* **LISTED ENTRIES**
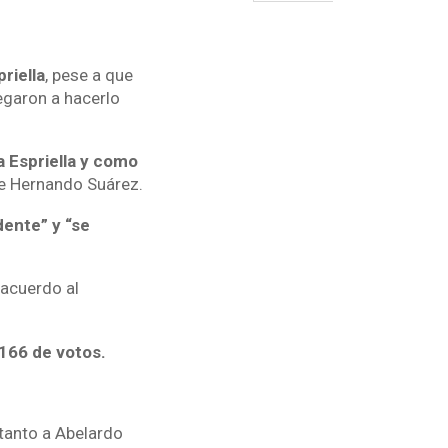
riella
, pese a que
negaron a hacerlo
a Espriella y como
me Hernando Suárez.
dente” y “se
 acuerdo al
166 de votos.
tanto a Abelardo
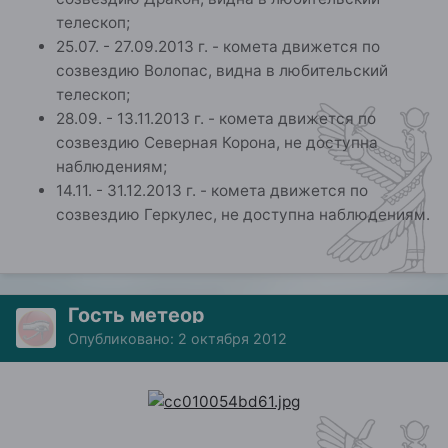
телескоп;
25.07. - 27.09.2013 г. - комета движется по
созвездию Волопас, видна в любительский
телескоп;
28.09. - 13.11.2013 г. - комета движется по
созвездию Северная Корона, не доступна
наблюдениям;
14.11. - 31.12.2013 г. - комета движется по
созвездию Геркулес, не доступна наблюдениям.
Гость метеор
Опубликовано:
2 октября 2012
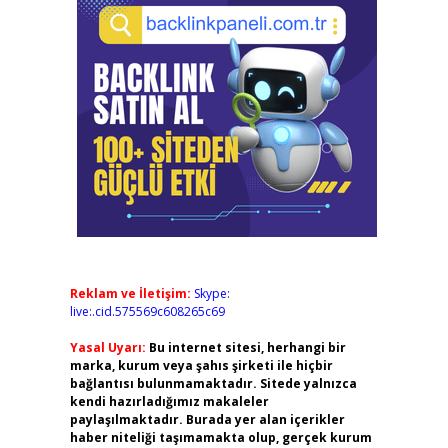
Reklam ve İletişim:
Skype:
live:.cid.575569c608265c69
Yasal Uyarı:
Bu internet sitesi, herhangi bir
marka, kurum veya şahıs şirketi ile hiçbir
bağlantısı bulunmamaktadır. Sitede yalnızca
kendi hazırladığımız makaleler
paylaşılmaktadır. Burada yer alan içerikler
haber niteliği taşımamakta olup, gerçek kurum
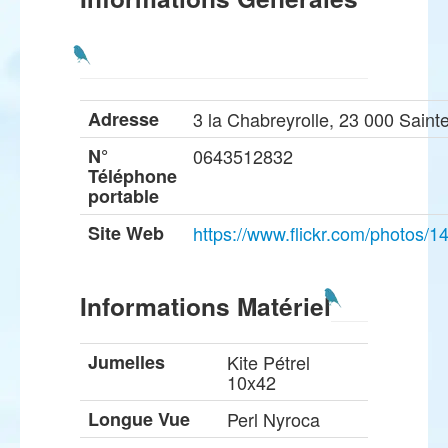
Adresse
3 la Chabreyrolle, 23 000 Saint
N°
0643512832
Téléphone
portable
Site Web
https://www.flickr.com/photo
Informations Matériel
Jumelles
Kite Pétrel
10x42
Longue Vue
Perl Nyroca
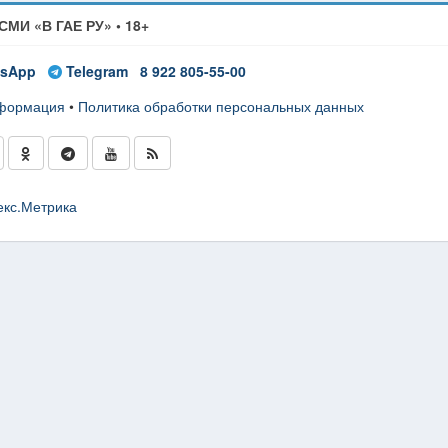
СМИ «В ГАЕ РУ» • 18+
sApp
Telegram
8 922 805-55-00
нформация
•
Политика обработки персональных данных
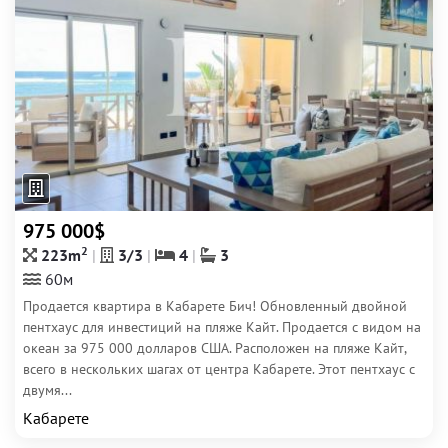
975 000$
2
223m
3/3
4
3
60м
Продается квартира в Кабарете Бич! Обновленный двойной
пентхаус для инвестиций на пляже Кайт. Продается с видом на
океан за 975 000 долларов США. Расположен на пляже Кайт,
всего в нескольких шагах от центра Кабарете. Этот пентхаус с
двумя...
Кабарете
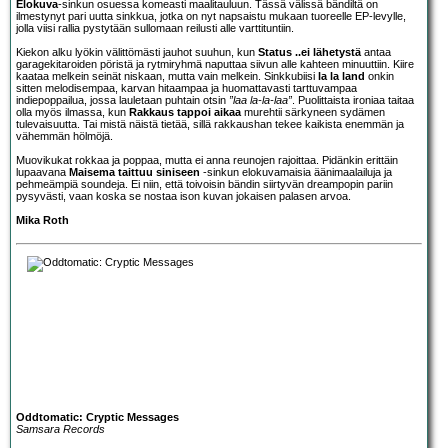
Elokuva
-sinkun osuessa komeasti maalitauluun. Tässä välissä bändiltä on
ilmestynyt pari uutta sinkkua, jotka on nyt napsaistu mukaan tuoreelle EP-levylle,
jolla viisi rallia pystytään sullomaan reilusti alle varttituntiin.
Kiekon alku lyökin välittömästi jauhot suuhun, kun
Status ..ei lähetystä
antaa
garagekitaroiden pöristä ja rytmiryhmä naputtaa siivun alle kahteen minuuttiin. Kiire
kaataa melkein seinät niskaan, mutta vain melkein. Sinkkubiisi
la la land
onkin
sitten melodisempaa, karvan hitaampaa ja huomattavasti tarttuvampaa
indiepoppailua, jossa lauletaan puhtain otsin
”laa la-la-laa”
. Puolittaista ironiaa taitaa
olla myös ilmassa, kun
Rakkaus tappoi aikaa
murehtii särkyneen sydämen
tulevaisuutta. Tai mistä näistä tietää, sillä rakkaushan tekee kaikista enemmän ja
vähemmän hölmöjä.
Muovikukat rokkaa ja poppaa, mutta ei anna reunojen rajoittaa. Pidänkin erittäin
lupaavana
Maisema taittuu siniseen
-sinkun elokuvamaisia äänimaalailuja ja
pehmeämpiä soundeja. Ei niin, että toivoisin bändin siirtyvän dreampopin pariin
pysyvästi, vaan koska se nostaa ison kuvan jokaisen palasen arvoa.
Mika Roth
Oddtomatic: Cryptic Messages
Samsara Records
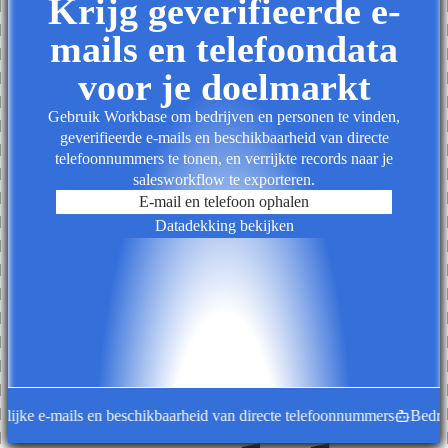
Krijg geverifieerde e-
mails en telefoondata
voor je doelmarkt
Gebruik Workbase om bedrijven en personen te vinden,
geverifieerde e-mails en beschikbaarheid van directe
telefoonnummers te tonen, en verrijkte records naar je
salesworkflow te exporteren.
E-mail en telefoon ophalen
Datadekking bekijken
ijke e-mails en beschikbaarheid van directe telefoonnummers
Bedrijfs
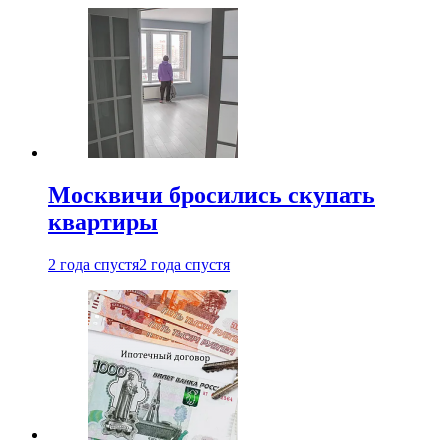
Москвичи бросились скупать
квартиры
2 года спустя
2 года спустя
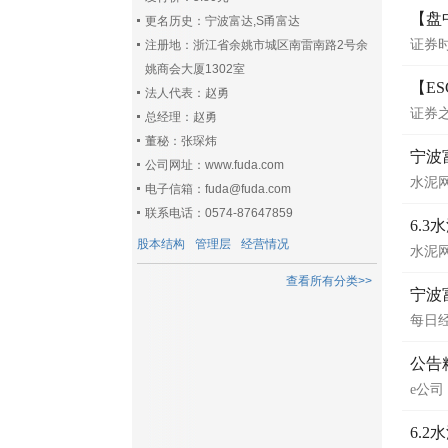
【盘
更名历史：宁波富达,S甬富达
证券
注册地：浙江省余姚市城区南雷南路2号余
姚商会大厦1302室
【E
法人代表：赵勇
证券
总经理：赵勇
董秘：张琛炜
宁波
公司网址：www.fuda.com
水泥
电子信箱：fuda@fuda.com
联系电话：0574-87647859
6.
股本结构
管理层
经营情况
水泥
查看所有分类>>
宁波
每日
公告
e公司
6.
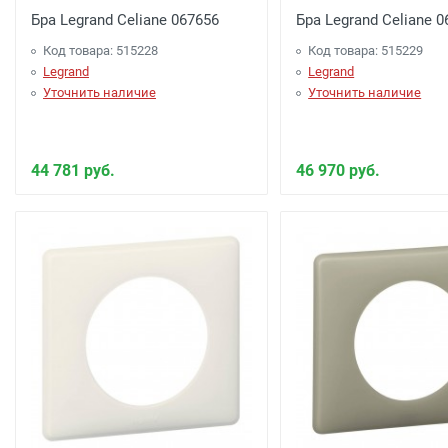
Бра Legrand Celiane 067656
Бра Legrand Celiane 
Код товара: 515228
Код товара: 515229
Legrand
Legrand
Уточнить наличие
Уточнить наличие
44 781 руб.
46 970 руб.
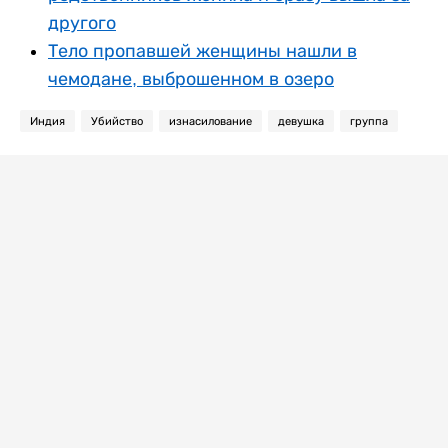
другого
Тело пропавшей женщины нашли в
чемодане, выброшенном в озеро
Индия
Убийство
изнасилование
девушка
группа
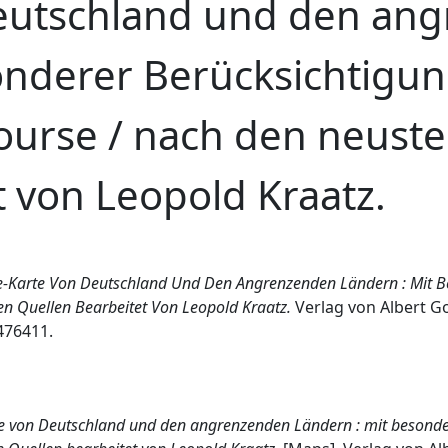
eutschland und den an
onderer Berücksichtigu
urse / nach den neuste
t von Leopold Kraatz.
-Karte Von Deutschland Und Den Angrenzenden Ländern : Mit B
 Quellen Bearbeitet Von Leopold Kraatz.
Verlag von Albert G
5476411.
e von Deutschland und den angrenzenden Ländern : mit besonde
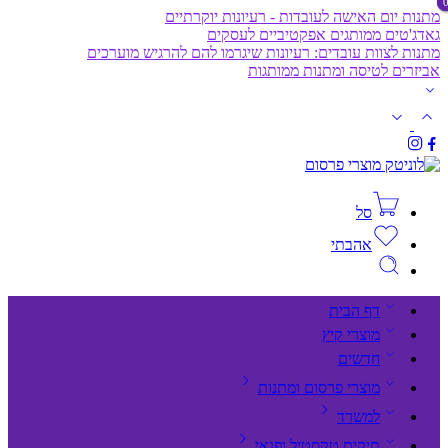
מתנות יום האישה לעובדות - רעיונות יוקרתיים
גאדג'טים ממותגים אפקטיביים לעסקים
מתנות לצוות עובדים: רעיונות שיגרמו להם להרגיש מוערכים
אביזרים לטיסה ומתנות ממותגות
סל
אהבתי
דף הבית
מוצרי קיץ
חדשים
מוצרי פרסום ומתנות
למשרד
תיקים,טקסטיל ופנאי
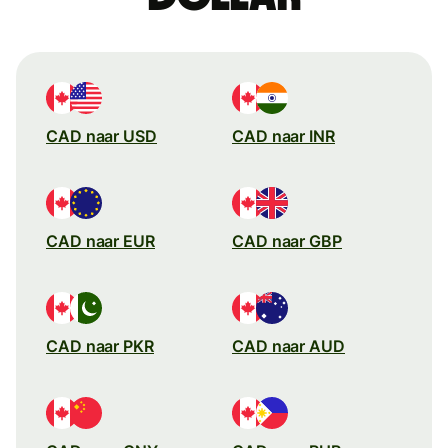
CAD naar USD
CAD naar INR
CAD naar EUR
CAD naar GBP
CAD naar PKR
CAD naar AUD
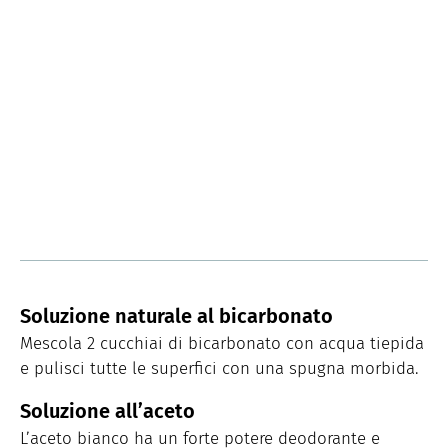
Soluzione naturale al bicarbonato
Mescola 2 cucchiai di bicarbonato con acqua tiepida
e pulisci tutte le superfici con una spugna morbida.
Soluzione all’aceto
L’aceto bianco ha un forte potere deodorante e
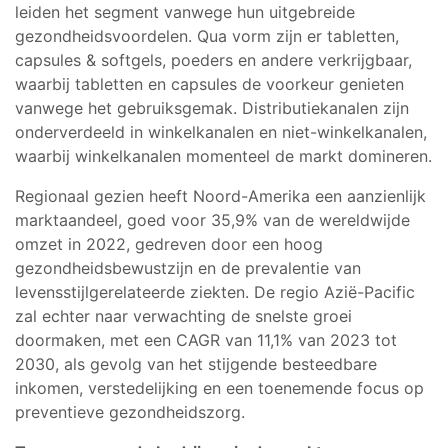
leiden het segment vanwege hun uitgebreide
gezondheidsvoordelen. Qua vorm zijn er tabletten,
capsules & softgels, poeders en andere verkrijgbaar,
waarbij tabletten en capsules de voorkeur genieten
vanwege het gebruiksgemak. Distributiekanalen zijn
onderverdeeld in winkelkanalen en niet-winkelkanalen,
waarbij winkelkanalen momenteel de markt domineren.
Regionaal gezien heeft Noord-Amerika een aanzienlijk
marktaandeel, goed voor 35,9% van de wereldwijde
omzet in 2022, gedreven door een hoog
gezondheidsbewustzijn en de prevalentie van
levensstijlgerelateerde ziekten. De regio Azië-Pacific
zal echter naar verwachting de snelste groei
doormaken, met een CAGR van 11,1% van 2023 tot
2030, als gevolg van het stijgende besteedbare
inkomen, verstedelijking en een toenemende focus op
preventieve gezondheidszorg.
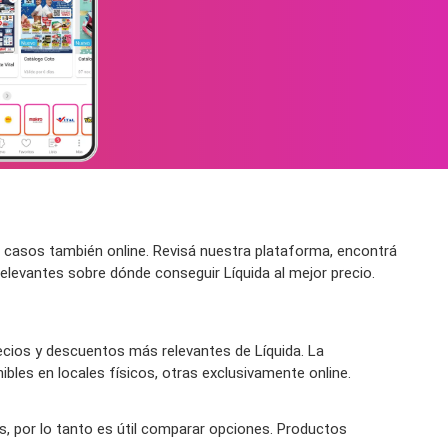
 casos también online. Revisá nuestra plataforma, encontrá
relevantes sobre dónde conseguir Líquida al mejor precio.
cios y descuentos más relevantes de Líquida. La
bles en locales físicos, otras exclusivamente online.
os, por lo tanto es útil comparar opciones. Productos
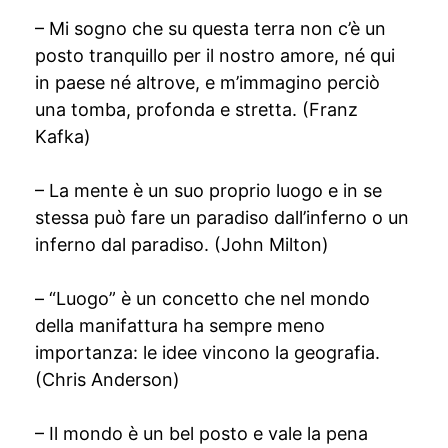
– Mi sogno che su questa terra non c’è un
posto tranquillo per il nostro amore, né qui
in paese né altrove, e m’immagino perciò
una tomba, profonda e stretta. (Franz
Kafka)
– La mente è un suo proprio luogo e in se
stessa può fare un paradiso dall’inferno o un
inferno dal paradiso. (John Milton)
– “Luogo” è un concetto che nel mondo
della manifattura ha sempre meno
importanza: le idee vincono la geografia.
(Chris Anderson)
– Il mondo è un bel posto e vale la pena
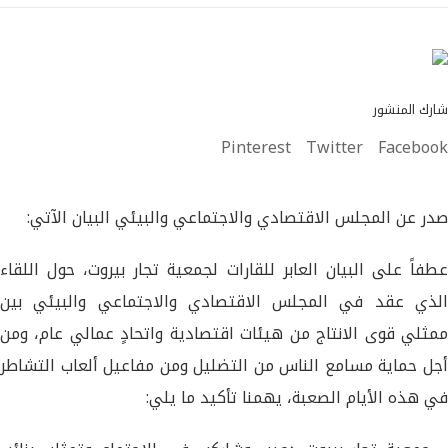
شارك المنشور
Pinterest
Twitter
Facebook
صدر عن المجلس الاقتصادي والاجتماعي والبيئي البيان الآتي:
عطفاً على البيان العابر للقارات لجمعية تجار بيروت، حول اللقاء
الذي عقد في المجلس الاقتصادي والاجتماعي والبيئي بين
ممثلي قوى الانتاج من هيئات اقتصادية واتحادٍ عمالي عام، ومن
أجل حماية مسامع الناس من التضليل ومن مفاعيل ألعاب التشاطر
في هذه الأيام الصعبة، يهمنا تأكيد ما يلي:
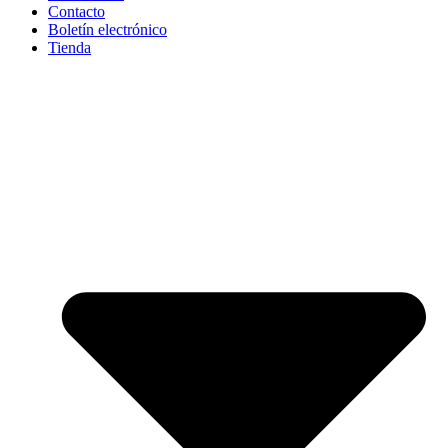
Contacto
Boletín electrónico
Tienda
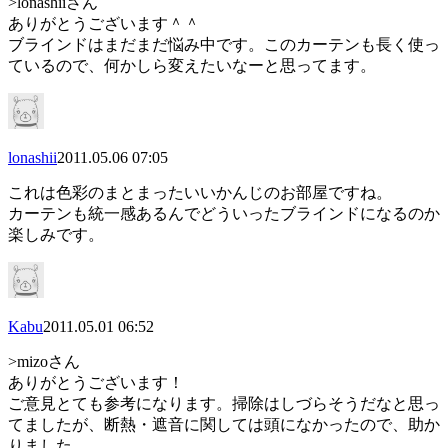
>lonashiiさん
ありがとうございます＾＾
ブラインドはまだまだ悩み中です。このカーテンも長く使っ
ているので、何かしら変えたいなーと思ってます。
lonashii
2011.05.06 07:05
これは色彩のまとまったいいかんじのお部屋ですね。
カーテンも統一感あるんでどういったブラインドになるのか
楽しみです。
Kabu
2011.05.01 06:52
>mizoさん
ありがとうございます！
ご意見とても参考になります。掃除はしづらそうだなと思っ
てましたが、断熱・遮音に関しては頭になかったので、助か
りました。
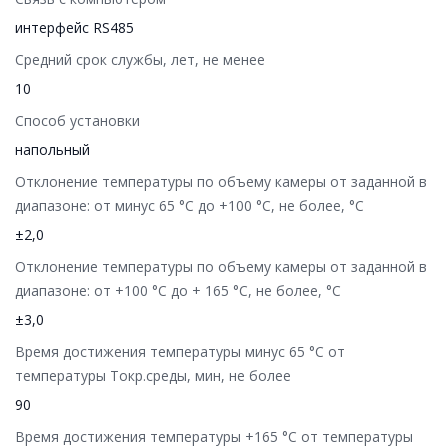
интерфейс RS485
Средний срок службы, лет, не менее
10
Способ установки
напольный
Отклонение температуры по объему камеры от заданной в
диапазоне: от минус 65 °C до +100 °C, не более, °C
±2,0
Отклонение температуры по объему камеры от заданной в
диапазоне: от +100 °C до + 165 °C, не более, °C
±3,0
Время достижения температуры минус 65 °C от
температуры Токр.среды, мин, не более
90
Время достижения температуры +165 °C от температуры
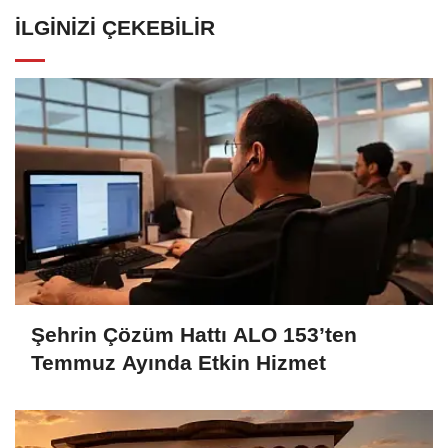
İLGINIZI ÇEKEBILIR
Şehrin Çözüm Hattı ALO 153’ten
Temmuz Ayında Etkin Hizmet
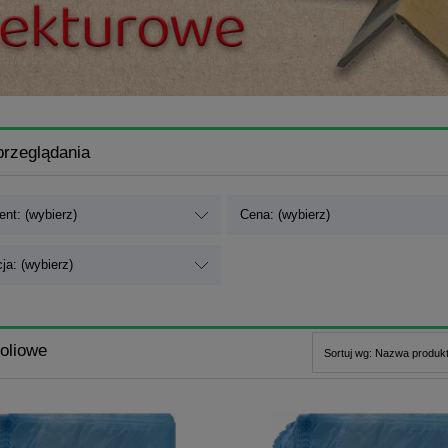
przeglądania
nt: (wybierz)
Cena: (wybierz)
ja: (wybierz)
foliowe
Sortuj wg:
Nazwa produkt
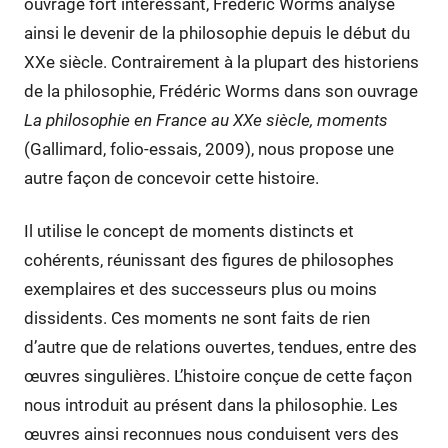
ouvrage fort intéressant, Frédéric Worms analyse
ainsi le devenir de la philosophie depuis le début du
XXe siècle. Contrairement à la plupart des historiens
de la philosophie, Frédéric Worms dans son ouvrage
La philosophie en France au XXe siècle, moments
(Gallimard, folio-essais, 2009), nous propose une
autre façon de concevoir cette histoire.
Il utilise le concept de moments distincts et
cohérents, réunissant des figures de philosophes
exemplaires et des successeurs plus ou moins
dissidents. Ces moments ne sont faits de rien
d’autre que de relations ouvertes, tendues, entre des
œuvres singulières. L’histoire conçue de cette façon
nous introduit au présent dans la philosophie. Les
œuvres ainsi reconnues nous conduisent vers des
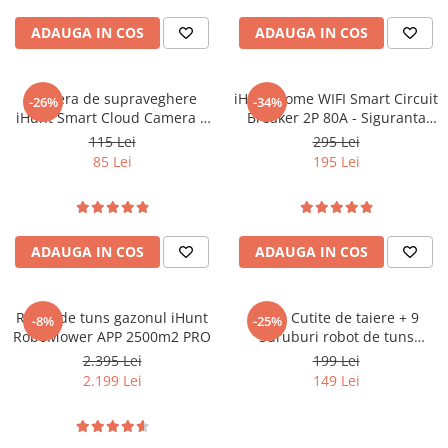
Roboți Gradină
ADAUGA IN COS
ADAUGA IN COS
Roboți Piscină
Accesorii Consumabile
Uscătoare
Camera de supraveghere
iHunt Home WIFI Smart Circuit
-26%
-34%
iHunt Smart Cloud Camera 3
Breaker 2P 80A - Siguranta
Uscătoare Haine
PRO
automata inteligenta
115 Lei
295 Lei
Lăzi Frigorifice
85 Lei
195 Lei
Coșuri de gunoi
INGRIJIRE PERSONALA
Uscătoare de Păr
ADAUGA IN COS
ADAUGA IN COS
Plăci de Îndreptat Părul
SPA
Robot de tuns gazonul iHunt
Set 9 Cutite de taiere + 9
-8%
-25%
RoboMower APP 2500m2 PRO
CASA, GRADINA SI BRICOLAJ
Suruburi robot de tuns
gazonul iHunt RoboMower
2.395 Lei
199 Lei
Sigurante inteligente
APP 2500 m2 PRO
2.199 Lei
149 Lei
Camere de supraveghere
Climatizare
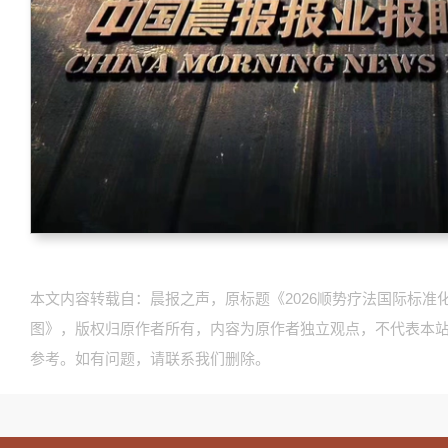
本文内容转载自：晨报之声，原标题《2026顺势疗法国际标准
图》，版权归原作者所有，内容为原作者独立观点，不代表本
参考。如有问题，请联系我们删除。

* **DIRECTIONS FOR THIS TASK**
What is wanted is an exact copy of the lines above from the one containing "bles en locales" through the one containing "(Gallimard, folio-essais, 2009), nous", with no pictures in it.

* **WRITTEN REPLY**
bles en locales físicos, otras exclusivamente online.
os, por lo tanto es útil comparar opciones. Productos
– Mi sogno che su questa terra non c’è un
posto tranquillo per il nostro amore, né qui
in paese né altrove, e m’immagino perciò
una tomba, profonda e stretta. (Franz
Kafka)
– La mente è un suo proprio luogo e in se
stessa può fare un paradiso dall’inferno o un
inferno dal paradiso. (John Milton)
– “Luogo” è un concetto che nel mondo
della manifattura ha sempre meno
importanza: le idee vincono la geografia.
(Chris Anderson)
– Il mondo è un bel posto e vale la pena
شارك المنشور
Pinterest
Twitter
Facebook
صدر عن المجلس الاقتصادي والاجتماعي والبيئي البيان الآتي:
عطفاً على البيان العابر للقارات لجمعية تجار بيروت، حول اللقاء
الذي عقد في المجلس الاقتصادي والاجتماعي والبيئي بين
ممثلي قوى الانتاج من هيئات اقتصادية واتحادٍ عمالي عام، ومن
أجل حماية مسامع الناس من التضليل ومن مفاعيل ألعاب التشاطر
في هذه الأيام الصعبة، يهمنا تأكيد ما يلي:
Contacto
Boletín electrónico
Tienda
>lonashiiさん
ありがとうございます＾＾
ブラインドはまだまだ悩み中です。このカーテンも長く使っ
ているので、何かしら変えたいなーと思ってます。
lonashii
2011.05.06 07:05
これは色彩のまとまったいいかんじのお部屋ですね。
カーテンも統一感あるんでどういったブラインドになるのか
楽しみです。
Kabu
2011.05.01 06:52
>mizoさん
ありがとうございます！
ご意見とても参考になります。掃除はしづらそうだなと思っ
てましたが、断熱・遮音に関しては頭になかったので、助か
りました。
интерфейс RS485
Средний срок службы, лет, не менее
10
Способ установки
напольный
Отклонение температуры по объему камеры от заданной в
диапазоне: от минус 65 °C до +100 °C, не более, °C
±2,0
Отклонение температуры по объему камеры от заданной в
диапазоне: от +100 °C до + 165 °C, не более, °C
±3,0
Время достижения температуры минус 65 °C от
температуры Токр.среды, мин, не более
90
Время достижения температуры +165 °C от температуры
İLGINIZI ÇEKEBILIR
Şehrin Çözüm Hattı ALO 153’ten
Temmuz Ayında Etkin Hizmet
przeglądania
nt: (wybierz)
Cena: (wybierz)
ja: (wybierz)
foliowe
Sortuj wg:
Nazwa produkt
ouvrage fort intéressant, Frédéric Worms analyse
ainsi le devenir de la philosophie depuis le début du
XXe siècle. Contrairement à la plupart des historiens
de la philosophie, Frédéric Worms dans son ouvrage
La philosophie en France au XXe siècle, moments
(Gallimard, folio-essais, 2009), nous propose une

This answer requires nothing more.